Hi Andrey,
we are not so much worried about the zombies itself. But if we see the number of zombies increasing the CE is almost stuck, not only for the ILC user in question.
It seems that we need to drain the CE in order to get it working properly again.
Cheers, Christoph
On Thu, 4 Jun 2009 19:04:45 +0400
Andrey Kiryanov <[log in to unmask]> wrote:
> Hi Andreas,
>
> Andreas Gellrich wrote:
> > Here I see a defunct process coming up ...

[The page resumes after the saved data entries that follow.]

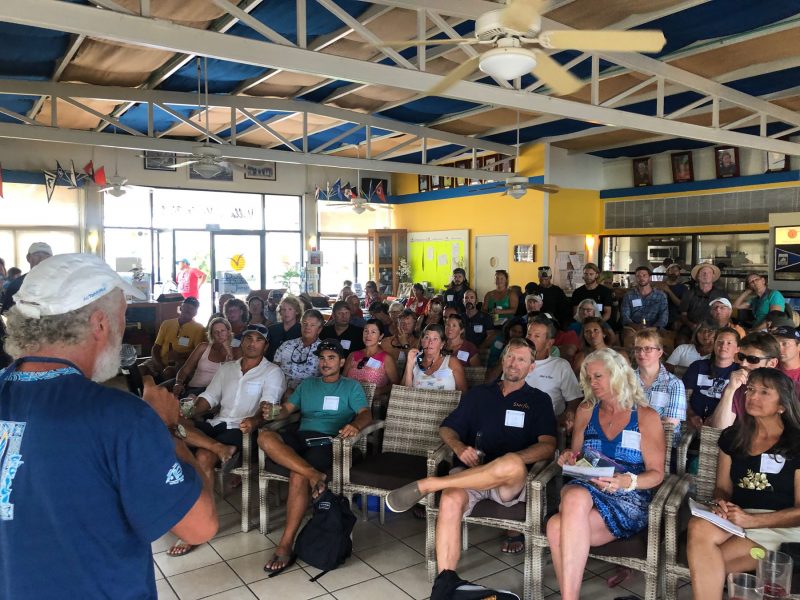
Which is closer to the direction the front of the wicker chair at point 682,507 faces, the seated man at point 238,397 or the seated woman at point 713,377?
the seated man

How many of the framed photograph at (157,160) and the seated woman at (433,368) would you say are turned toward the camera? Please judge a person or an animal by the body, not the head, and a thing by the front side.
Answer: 2

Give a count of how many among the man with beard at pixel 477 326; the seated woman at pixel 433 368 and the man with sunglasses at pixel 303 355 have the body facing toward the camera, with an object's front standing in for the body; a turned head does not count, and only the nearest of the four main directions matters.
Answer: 3

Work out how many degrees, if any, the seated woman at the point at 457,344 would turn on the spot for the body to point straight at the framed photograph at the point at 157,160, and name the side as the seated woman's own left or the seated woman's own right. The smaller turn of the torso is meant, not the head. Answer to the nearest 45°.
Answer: approximately 90° to the seated woman's own right

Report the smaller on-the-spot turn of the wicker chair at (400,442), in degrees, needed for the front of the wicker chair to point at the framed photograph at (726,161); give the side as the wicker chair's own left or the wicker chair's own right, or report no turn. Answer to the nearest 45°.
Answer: approximately 180°

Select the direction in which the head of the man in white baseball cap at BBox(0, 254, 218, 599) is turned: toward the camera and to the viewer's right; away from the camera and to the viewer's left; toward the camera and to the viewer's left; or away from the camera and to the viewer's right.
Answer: away from the camera and to the viewer's right

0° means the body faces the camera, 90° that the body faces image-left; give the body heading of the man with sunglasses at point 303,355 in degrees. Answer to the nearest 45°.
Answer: approximately 0°

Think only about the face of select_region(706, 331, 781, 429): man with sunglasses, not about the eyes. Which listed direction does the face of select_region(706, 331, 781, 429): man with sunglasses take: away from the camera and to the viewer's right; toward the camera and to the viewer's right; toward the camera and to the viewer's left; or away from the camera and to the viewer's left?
toward the camera and to the viewer's left

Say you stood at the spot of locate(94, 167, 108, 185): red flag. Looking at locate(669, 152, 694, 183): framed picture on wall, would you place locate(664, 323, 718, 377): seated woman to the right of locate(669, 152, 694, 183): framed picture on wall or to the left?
right

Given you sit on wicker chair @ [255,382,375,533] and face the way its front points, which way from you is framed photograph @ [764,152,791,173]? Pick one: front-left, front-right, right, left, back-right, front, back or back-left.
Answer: back

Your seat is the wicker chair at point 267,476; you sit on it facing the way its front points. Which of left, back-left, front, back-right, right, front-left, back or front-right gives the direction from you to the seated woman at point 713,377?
back-left

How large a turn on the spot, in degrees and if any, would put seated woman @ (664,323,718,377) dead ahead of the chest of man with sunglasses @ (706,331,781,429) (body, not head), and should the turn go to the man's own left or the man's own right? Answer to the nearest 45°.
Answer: approximately 135° to the man's own right

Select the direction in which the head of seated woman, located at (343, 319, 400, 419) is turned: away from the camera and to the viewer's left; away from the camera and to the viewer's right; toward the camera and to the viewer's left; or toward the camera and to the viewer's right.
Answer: toward the camera and to the viewer's left
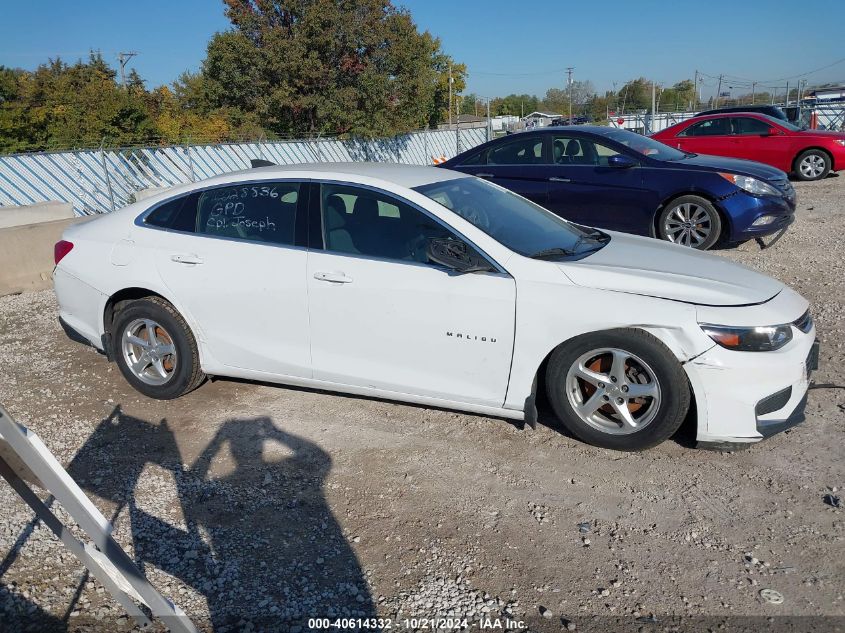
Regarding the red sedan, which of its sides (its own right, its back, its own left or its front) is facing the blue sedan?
right

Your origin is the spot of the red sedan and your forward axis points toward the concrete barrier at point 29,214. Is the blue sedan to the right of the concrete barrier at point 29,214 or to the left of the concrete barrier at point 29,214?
left

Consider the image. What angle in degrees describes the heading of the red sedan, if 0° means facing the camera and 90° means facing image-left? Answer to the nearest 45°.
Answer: approximately 270°

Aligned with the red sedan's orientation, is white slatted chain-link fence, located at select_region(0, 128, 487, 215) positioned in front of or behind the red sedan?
behind

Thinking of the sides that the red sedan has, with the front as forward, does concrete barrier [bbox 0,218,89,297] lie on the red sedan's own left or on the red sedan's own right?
on the red sedan's own right

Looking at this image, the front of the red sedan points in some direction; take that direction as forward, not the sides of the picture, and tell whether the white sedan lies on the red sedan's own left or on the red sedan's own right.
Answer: on the red sedan's own right

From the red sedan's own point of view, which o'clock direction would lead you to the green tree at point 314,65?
The green tree is roughly at 7 o'clock from the red sedan.
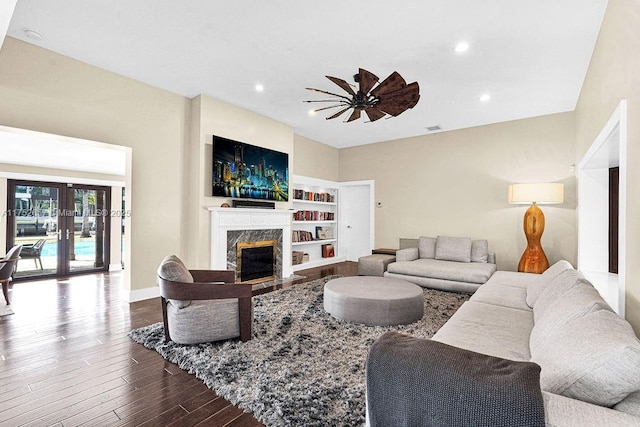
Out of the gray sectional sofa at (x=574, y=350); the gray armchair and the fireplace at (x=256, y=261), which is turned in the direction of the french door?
the gray sectional sofa

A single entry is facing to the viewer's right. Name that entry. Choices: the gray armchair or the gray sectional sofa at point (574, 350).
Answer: the gray armchair

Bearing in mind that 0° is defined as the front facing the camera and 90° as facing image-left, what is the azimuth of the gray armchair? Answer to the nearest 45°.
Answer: approximately 270°

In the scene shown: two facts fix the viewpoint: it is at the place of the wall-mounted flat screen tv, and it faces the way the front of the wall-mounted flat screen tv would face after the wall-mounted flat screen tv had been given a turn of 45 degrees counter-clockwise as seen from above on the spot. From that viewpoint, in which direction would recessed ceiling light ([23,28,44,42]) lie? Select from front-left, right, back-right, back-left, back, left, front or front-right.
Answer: back-right

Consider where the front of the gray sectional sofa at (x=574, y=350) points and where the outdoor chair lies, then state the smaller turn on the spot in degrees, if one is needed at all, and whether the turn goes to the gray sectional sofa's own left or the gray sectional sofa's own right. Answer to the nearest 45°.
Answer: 0° — it already faces it

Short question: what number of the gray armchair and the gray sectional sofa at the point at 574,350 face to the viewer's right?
1

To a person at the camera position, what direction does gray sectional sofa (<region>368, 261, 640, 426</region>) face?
facing to the left of the viewer

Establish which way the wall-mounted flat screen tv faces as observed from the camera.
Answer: facing the viewer and to the right of the viewer

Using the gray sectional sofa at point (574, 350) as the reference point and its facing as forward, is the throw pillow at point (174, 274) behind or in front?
in front

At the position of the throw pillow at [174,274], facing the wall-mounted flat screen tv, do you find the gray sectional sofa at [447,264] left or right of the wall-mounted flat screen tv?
right

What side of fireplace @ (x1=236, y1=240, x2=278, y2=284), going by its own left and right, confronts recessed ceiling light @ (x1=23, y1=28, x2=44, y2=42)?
right

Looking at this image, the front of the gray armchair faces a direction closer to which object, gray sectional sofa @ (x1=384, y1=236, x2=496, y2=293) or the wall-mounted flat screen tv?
the gray sectional sofa

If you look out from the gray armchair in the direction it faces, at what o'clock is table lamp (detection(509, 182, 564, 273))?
The table lamp is roughly at 12 o'clock from the gray armchair.

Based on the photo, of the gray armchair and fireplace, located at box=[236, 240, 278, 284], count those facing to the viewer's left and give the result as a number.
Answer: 0
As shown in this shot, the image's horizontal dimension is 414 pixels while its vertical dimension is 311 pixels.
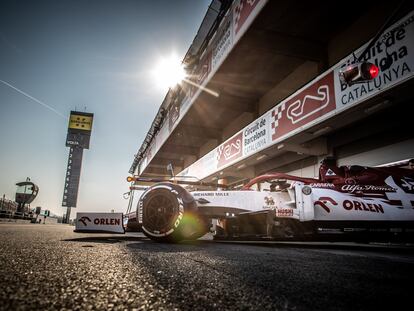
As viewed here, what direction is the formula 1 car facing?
to the viewer's left

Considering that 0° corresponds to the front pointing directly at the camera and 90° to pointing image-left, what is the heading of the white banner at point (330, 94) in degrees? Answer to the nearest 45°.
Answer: approximately 45°

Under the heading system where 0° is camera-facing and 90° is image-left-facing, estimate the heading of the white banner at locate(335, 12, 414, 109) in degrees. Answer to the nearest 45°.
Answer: approximately 45°
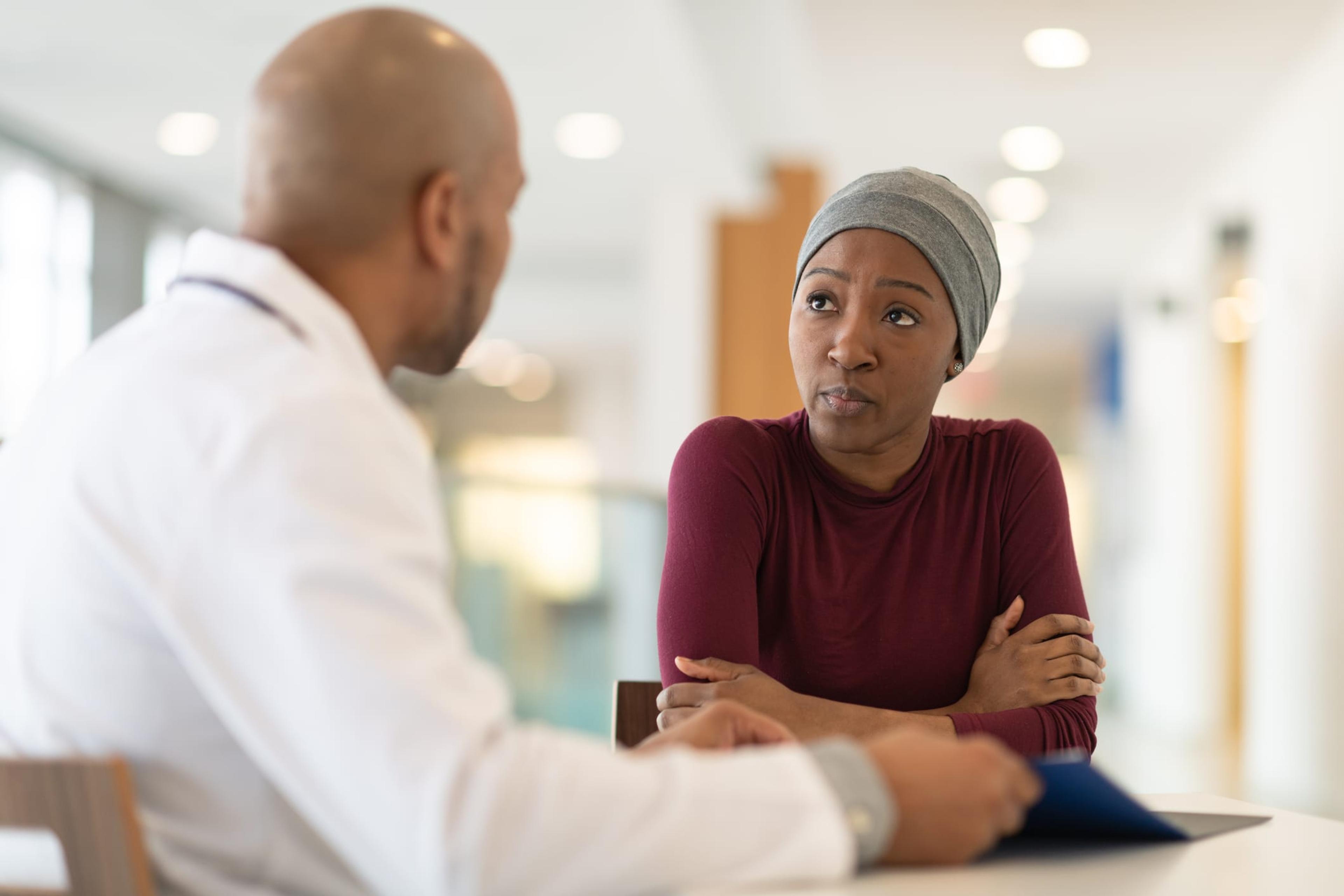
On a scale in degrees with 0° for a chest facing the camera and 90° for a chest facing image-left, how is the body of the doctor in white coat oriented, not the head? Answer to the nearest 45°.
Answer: approximately 225°

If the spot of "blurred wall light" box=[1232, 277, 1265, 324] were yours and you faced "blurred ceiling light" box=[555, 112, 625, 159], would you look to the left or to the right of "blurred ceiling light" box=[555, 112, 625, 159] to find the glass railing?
left

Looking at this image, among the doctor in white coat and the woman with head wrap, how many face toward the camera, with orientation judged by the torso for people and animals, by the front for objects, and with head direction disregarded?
1

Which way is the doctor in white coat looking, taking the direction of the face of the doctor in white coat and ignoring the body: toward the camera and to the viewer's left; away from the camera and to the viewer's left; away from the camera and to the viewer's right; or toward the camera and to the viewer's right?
away from the camera and to the viewer's right

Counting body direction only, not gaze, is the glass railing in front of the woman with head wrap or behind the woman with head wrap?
behind

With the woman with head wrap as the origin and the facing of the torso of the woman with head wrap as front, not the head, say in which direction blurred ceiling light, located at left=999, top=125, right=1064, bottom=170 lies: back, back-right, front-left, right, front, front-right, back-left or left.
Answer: back

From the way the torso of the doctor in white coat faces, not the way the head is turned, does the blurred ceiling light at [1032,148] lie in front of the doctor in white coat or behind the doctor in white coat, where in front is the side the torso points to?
in front

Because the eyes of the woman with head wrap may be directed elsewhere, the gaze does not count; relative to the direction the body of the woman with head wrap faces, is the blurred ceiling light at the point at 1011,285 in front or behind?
behind
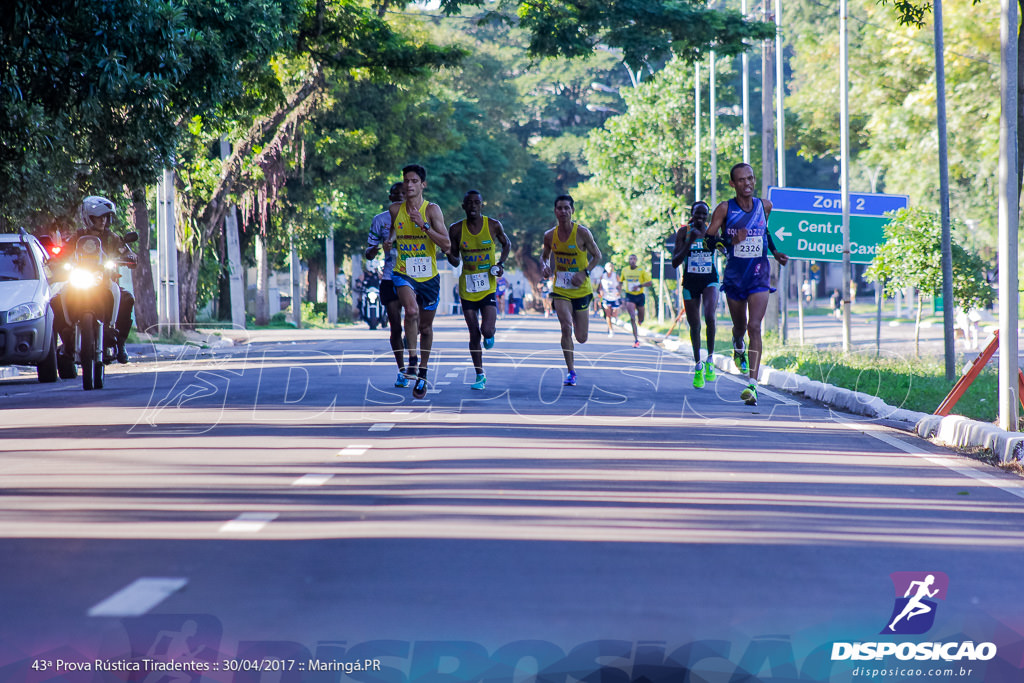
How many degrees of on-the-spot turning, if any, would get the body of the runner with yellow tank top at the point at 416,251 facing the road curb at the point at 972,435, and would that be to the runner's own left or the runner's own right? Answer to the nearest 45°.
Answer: approximately 45° to the runner's own left

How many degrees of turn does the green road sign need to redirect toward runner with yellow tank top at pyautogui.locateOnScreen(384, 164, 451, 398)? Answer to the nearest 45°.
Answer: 0° — it already faces them

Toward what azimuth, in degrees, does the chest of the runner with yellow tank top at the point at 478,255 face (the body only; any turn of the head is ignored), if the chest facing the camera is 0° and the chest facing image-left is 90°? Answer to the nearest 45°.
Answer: approximately 0°

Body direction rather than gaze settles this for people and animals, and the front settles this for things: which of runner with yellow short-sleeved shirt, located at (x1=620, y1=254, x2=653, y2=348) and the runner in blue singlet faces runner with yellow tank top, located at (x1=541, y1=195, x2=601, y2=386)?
runner with yellow short-sleeved shirt, located at (x1=620, y1=254, x2=653, y2=348)

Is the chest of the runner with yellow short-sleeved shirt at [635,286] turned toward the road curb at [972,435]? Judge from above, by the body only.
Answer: yes

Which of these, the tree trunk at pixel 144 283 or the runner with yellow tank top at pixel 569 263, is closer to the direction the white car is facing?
the runner with yellow tank top

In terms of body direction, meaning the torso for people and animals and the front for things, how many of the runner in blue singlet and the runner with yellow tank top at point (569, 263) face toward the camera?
2

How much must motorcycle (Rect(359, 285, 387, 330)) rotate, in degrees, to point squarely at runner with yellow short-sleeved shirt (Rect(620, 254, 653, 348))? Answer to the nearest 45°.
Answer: approximately 45° to its left

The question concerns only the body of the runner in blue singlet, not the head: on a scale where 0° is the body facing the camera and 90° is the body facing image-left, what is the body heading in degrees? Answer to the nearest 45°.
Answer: approximately 0°

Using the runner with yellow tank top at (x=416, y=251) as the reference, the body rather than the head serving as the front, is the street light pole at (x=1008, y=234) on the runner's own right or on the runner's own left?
on the runner's own left

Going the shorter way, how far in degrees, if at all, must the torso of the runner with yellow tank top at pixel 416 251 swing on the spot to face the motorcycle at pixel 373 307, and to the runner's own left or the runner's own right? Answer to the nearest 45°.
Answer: approximately 180°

> > root@grid-ce2: [~] pp gma
> > root 3947 0.6 0.7 35256 29788 ? Ss 14:58 0:13 globus-gma: polling jobs
> > 41753 10740 48.2 0.0 0 0 ? Z 15:26 4:26 [globus-gma] <defunct>
>
> Right, 41753 is a UID for ilcprd003 account which is probably in a bad
> shape. It maybe that there are too many directories inside and a
> filesystem goes nuts, maybe something else, but the consequence is as
> follows: a jobmanager (lcgpbs in your case) cannot tell the status of a
> job in a reasonable time (currently 5 minutes). Hence the forked poll
> process hangs and gets killed by globus-gma parent process, which
> creates a zombie in a process table. These zombies pule up till the end
> of the poll cycle where all of them get removed in one shot.
> Unlike in movies, zombies themselves are nice - they do not consume
> system resources and only occupy a few bytes of memory in the process
> table, but they are a red light for a sysadmin. Other subsystems of your
> CE (job-manager, cass-cache, etc) suffer from bad account as well, but
> they do it silently.
> The only proper way of fixing this is to fix an account in question. If
> you plan to run such a high number of jobs per single account in the
> future you may consider changing the filesystem from ext3 to xfs as it
> handles deep directory structures (such as gass-cache) more effectively,
> but I'm not sure if it will help to handle 12000 jobs. GT2 architecture
> doesn't scale that far unfortunately.
> --
> Cheers,
> Andrey Kiryanov.
--
+-----------------------------------+
| Christoph Wissing DESY - CMS |
| E-Mail: [log in to unmask] |
| Phone: +49(0)40/8998-4122 |
+-----------------------------------+
|